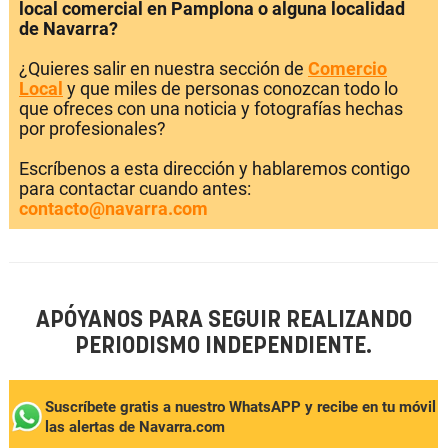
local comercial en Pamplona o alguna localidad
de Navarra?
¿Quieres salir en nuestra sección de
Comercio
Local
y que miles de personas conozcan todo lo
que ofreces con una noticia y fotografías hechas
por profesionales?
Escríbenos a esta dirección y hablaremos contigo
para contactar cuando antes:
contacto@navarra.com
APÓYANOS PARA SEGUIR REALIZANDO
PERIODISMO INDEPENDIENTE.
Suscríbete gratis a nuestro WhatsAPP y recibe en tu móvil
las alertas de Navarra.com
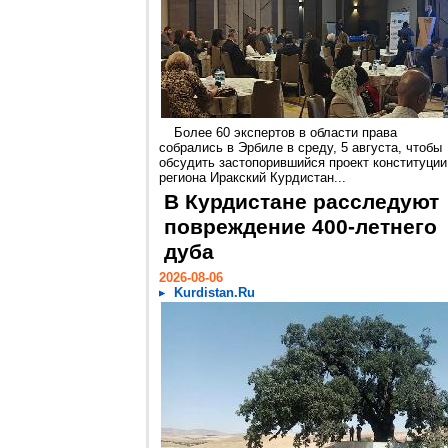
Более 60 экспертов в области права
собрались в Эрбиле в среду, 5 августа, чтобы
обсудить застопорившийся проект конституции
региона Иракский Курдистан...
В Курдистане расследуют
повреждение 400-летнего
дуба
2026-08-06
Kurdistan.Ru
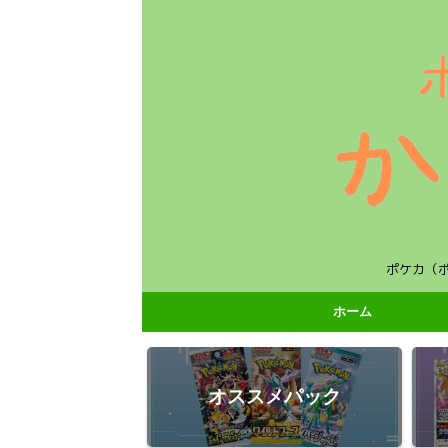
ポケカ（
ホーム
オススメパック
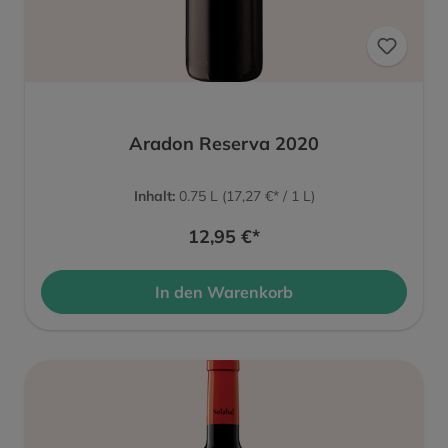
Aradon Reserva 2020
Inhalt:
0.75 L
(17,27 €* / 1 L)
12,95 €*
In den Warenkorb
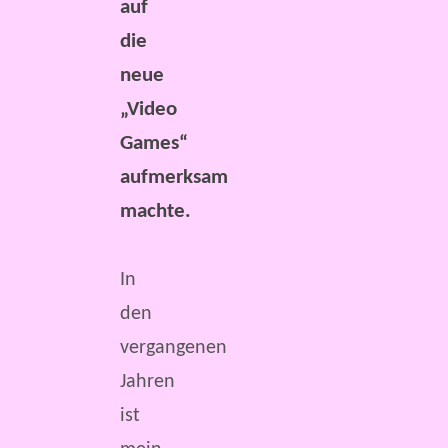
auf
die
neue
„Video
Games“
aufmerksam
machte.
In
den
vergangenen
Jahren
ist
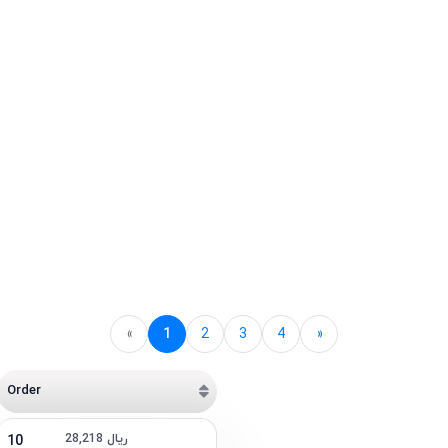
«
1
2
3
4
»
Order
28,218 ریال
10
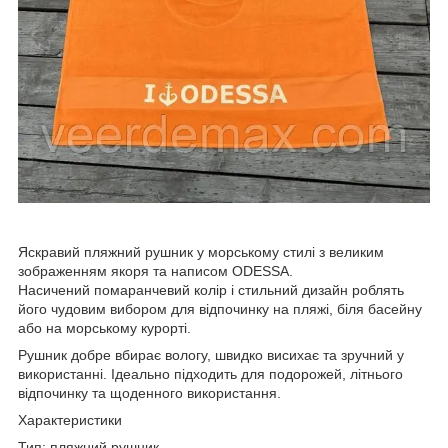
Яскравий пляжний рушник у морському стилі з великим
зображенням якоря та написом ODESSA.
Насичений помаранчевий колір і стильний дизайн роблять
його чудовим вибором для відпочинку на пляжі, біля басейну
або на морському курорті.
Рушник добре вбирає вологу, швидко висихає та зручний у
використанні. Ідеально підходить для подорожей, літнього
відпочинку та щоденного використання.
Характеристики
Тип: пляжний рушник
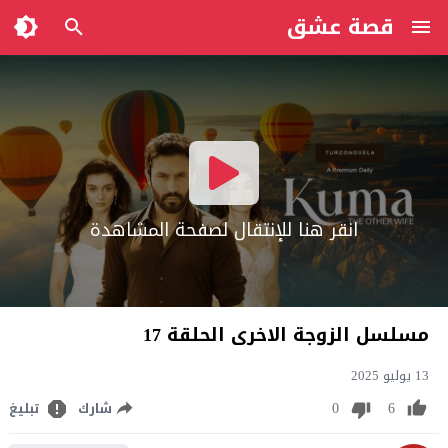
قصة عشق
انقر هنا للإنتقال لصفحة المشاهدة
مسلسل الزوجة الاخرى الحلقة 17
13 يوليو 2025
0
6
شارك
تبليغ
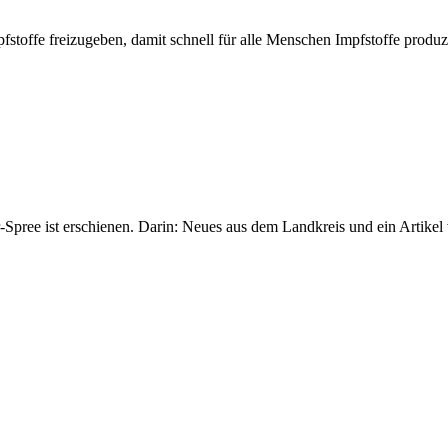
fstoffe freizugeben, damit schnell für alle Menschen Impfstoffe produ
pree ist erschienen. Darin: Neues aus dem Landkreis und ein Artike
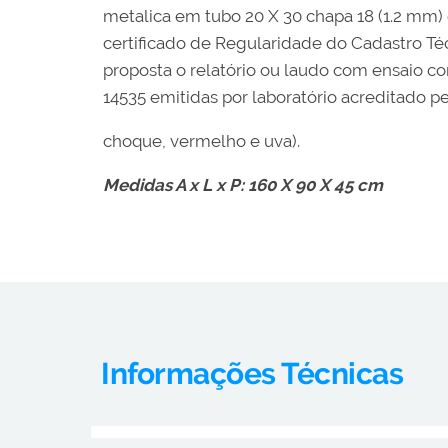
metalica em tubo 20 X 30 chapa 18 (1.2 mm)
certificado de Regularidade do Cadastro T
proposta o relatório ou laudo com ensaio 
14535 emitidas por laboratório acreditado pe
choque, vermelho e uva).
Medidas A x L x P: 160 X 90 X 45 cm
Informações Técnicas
───
● How to complete this task
The answer must consist of every line from the listing above that includes the word "морському".

● Answer space
Яскравий пляжний рушник у морському стилі з великим
або на морському курорті.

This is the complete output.